AIM OF THE TASK:
Your answer must consist of every line from the data below that includes the word "scene".

(Stored items)

--------------------------------------------------

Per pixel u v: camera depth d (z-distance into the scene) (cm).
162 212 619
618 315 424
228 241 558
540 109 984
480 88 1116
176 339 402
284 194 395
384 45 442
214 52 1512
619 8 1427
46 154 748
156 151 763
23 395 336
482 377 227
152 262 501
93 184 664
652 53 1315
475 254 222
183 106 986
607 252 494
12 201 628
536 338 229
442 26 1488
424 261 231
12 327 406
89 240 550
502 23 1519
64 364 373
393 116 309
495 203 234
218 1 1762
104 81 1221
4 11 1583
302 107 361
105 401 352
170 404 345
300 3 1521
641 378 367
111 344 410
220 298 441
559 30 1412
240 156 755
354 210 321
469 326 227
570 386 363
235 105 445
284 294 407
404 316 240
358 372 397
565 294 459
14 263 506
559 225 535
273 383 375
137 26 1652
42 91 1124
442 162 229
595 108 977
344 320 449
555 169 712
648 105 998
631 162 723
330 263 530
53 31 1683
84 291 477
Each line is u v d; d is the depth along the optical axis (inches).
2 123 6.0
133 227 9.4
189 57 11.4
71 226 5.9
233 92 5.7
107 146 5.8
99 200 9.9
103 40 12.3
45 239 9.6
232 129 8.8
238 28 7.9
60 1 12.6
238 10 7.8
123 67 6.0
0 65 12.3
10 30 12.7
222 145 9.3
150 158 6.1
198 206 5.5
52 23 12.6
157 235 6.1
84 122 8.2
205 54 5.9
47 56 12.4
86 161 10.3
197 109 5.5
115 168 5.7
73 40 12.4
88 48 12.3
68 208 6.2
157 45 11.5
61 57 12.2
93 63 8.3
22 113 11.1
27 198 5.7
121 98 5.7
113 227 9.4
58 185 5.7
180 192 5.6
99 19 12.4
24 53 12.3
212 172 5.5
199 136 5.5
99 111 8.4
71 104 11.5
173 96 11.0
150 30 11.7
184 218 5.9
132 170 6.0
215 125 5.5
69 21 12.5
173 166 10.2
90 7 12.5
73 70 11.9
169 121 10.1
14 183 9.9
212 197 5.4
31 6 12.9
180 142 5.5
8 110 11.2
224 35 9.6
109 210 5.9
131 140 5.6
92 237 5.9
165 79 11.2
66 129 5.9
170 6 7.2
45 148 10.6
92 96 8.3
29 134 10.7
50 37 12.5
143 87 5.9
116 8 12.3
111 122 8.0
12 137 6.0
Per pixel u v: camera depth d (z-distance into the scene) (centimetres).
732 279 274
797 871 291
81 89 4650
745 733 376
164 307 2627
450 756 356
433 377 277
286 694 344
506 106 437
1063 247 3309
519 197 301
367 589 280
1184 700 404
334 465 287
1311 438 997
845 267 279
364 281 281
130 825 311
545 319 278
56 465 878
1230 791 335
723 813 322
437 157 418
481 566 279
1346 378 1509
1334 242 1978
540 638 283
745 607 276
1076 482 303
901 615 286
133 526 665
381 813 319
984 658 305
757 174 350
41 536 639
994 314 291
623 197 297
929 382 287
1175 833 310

--------------------------------------------------

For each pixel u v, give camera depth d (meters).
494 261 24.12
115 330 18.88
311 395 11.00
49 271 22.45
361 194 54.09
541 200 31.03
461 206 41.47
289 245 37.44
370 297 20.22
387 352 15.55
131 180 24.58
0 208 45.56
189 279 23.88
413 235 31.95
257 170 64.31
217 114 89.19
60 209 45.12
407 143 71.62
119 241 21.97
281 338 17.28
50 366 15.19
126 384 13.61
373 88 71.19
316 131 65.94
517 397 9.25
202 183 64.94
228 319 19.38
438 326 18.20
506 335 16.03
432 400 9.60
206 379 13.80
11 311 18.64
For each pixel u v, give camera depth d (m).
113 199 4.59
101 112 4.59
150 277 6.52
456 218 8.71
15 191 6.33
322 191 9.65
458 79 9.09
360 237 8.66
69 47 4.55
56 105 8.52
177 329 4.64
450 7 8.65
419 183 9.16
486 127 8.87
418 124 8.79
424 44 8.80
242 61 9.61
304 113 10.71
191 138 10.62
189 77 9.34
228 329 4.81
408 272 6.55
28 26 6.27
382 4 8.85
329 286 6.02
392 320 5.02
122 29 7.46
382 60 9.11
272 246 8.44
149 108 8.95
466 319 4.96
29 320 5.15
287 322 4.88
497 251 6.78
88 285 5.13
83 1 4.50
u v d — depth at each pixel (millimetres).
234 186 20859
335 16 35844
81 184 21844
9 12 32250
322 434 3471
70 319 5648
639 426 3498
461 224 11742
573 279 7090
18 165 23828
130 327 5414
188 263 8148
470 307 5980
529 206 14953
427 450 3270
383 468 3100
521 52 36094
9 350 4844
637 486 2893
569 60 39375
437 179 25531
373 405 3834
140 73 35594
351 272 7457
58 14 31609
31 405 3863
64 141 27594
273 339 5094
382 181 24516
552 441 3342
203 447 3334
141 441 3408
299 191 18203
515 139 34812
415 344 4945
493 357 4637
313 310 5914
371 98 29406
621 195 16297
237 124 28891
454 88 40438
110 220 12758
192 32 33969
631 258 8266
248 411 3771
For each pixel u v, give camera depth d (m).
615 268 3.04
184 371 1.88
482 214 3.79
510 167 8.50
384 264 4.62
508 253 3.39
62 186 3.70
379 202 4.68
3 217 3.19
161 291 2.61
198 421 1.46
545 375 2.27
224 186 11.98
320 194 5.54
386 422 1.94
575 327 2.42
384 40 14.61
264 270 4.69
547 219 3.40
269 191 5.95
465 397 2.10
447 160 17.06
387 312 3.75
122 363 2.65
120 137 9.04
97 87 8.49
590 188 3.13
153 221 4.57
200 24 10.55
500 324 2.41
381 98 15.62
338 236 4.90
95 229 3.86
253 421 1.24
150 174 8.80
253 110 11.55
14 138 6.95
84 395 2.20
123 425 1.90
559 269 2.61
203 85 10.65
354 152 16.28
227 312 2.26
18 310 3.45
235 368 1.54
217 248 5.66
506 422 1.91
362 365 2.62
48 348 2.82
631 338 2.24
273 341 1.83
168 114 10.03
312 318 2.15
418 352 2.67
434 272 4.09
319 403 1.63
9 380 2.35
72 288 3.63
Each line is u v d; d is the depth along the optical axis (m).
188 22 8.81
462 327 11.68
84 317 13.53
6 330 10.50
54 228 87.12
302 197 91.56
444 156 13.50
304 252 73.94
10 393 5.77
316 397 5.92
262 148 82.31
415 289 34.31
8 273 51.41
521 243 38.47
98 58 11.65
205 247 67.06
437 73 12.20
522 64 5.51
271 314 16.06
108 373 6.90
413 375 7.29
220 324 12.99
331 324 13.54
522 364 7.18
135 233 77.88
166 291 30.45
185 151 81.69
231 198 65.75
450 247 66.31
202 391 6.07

--------------------------------------------------

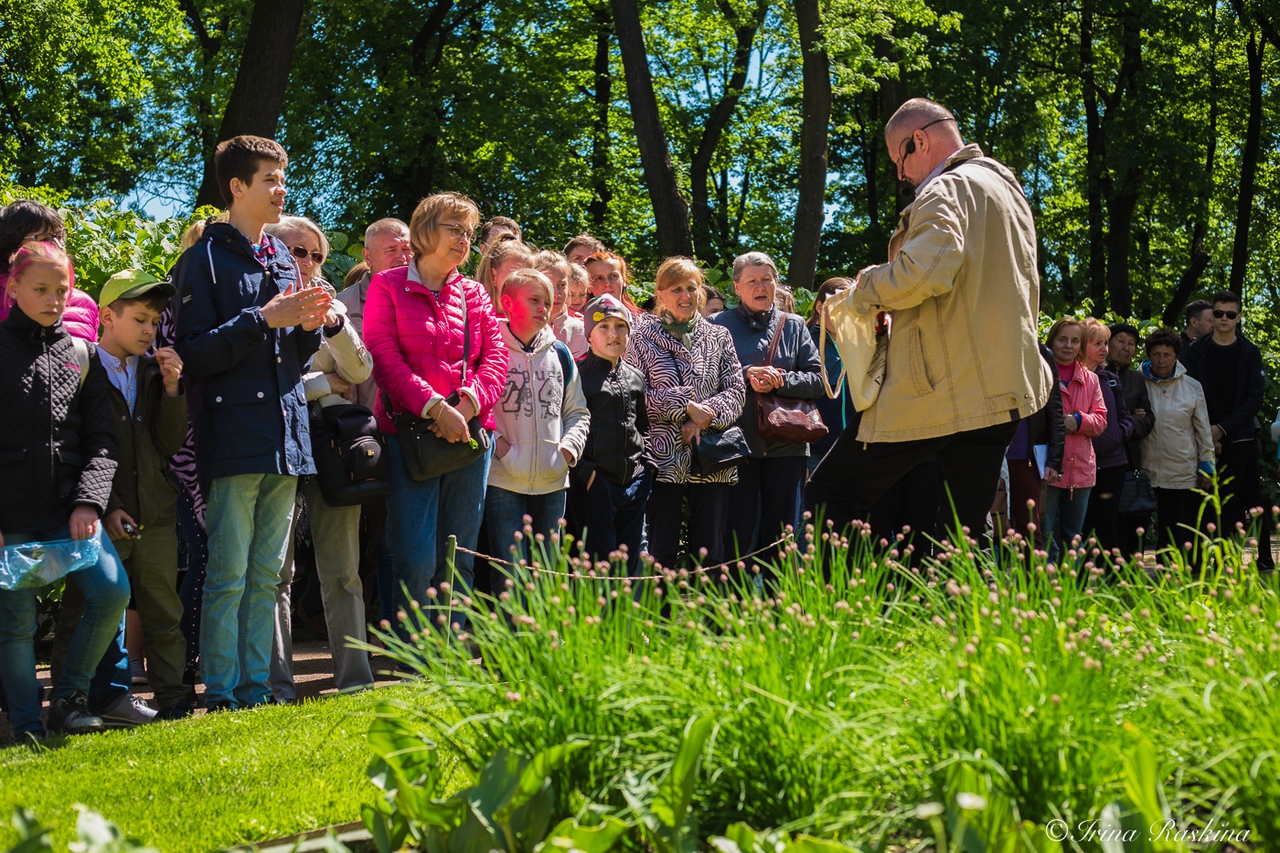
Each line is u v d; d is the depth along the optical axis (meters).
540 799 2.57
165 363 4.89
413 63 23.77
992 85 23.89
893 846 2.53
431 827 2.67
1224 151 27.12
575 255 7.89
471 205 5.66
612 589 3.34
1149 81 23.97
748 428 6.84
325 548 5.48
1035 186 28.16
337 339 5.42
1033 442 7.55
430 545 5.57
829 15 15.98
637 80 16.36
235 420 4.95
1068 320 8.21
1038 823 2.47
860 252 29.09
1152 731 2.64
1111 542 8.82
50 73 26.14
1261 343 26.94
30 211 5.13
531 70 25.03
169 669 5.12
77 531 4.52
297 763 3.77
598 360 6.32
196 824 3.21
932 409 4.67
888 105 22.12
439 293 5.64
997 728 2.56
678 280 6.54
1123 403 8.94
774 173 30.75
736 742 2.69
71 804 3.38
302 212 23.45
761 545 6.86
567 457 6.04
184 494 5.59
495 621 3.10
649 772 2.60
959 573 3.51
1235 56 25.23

--------------------------------------------------

ANSWER TO THE EXERCISE:
Per pixel u v: camera depth d (z-distance into the scene) (cm).
Per pixel u v: camera depth d (z-distance into the scene) (centimetres).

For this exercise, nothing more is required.